10th February 2011
The Bank of England's Monetary Policy Committee (MPC) confirmed widespread expectations today by keeping interest rates on hold at 0.5%, for the 23rd consecutive month.
But pressure is mounting on the Bank to raise interest rates soon in a bid to combat soaring inflation. The Consumer Prices Index (CPI) was measured at 3.7% in December, a far cry from the government's 2% target, and further climbs are anticipated. Minutes of January's MPC meeting revealed a second member, Martin Weale, joined Andrew Sentance in voting for a 0.25% rise.
Mortgage borrowers on variable rates who are worried about the looming rise in their monthly mortgage payments, should act now according to experts. Fixed rates deals, which are priced on swap rates that move in anticipation of base rate, have already climbed. According to data from Moneysupermarket, the average two year fix rate deal now stands at 4.45% compared to 4.27% last month.

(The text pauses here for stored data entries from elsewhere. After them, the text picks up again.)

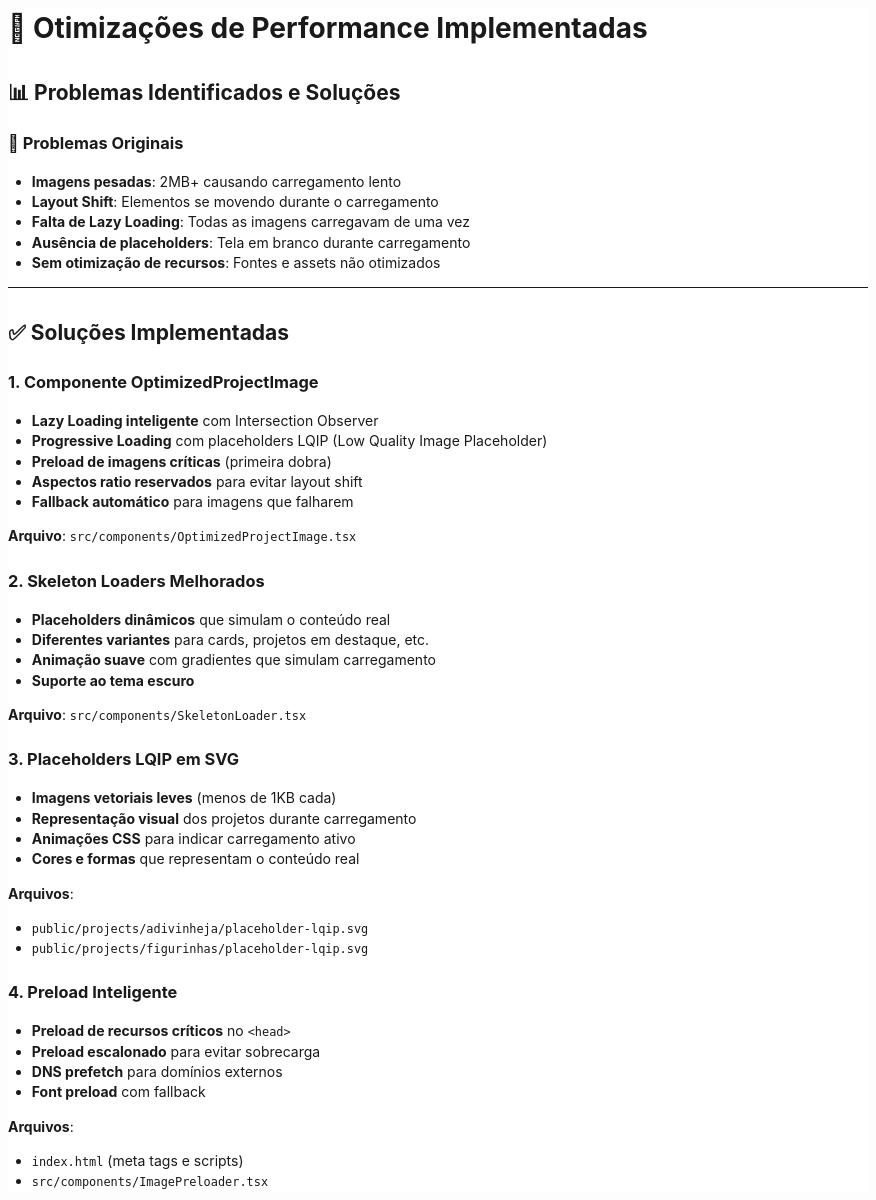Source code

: # 🚀 Otimizações de Performance Implementadas

## 📊 Problemas Identificados e Soluções

### 🎯 **Problemas Originais**
- **Imagens pesadas**: 2MB+ causando carregamento lento
- **Layout Shift**: Elementos se movendo durante o carregamento
- **Falta de Lazy Loading**: Todas as imagens carregavam de uma vez
- **Ausência de placeholders**: Tela em branco durante carregamento
- **Sem otimização de recursos**: Fontes e assets não otimizados

---

## ✅ **Soluções Implementadas**

### 1. **Componente OptimizedProjectImage**
- **Lazy Loading inteligente** com Intersection Observer
- **Progressive Loading** com placeholders LQIP (Low Quality Image Placeholder)
- **Preload de imagens críticas** (primeira dobra)
- **Aspectos ratio reservados** para evitar layout shift
- **Fallback automático** para imagens que falharem

**Arquivo**: `src/components/OptimizedProjectImage.tsx`

### 2. **Skeleton Loaders Melhorados**
- **Placeholders dinâmicos** que simulam o conteúdo real
- **Diferentes variantes** para cards, projetos em destaque, etc.
- **Animação suave** com gradientes que simulam carregamento
- **Suporte ao tema escuro**

**Arquivo**: `src/components/SkeletonLoader.tsx`

### 3. **Placeholders LQIP em SVG**
- **Imagens vetoriais leves** (menos de 1KB cada)
- **Representação visual** dos projetos durante carregamento
- **Animações CSS** para indicar carregamento ativo
- **Cores e formas** que representam o conteúdo real

**Arquivos**: 
- `public/projects/adivinheja/placeholder-lqip.svg`
- `public/projects/figurinhas/placeholder-lqip.svg`

### 4. **Preload Inteligente**
- **Preload de recursos críticos** no `<head>`
- **Preload escalonado** para evitar sobrecarga
- **DNS prefetch** para domínios externos
- **Font preload** com fallback

**Arquivos**:
- `index.html` (meta tags e scripts)
- `src/components/ImagePreloader.tsx`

Ray Boulger, senior technical manager at broker John Charcol, said: "Anyone with a good credit history paying an SVR of 3.5% or more with at least 15% equity should consider a better mortgage deal."

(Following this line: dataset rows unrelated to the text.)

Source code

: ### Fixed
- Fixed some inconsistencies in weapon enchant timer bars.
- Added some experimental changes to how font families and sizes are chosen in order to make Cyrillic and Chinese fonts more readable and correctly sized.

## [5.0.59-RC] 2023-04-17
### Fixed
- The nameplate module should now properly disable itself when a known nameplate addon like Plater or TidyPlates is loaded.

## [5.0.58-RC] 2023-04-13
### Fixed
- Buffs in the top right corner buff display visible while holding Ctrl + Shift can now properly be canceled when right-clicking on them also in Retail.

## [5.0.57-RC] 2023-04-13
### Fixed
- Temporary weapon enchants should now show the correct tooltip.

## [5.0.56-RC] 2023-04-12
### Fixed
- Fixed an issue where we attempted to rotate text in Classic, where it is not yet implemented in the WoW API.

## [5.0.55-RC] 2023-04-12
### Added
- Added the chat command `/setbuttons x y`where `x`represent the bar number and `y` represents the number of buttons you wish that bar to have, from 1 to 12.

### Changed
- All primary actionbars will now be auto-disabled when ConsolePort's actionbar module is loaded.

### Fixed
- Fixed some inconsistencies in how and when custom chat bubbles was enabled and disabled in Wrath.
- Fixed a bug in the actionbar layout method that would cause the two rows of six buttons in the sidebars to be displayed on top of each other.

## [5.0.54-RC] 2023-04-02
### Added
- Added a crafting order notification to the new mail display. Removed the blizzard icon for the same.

Commentators are now increasingly divided on the future movement of interest rate. Some forecast rises as early as May, whereas others claim that doubts over the strength of economic recovery will persuade the MPC to hold off on any rises until as late as 2012.
Azad Zangana, European economist at Schroders, said: "The fall in GDP at the end of 2010 has raised doubts over the strength of the recovery, even if the ‘snow effect' is taken into account.
"Moreover, house prices are falling, net lending is negative, consumer confidence is sharply down, and fiscal tightening is still to come. We think the MPC will keep interest rates on hold until the end of this year."
bearfacedliars view from the Telegraph seems to be the general consensus feeling about the outcome: "How much inflation will have gone 'under the bridge' by the time the BoE normalise rates? 20% 30% 40%? Even if inflation does fall to 2% in a year's time, savers and pensions on fixed incomes will have suffered massive losses. Their wealth being transferred to the banks and the property speculators. Just disgusting."
Mark Wadsworth from Citywire has a similar opinion: "Aren't people supposed to plan for these eventualities when they take out a mortgage? What if one of us loses our job? What about maternity leave? Pay cut or freeze? Interest rate rise?
I don't see why they are now so deserving of a safety net, or are we still subscribing to the myth that House Prices Can Only Go Up, and who cares about the interests of younger people, taxpayers, savers etc?"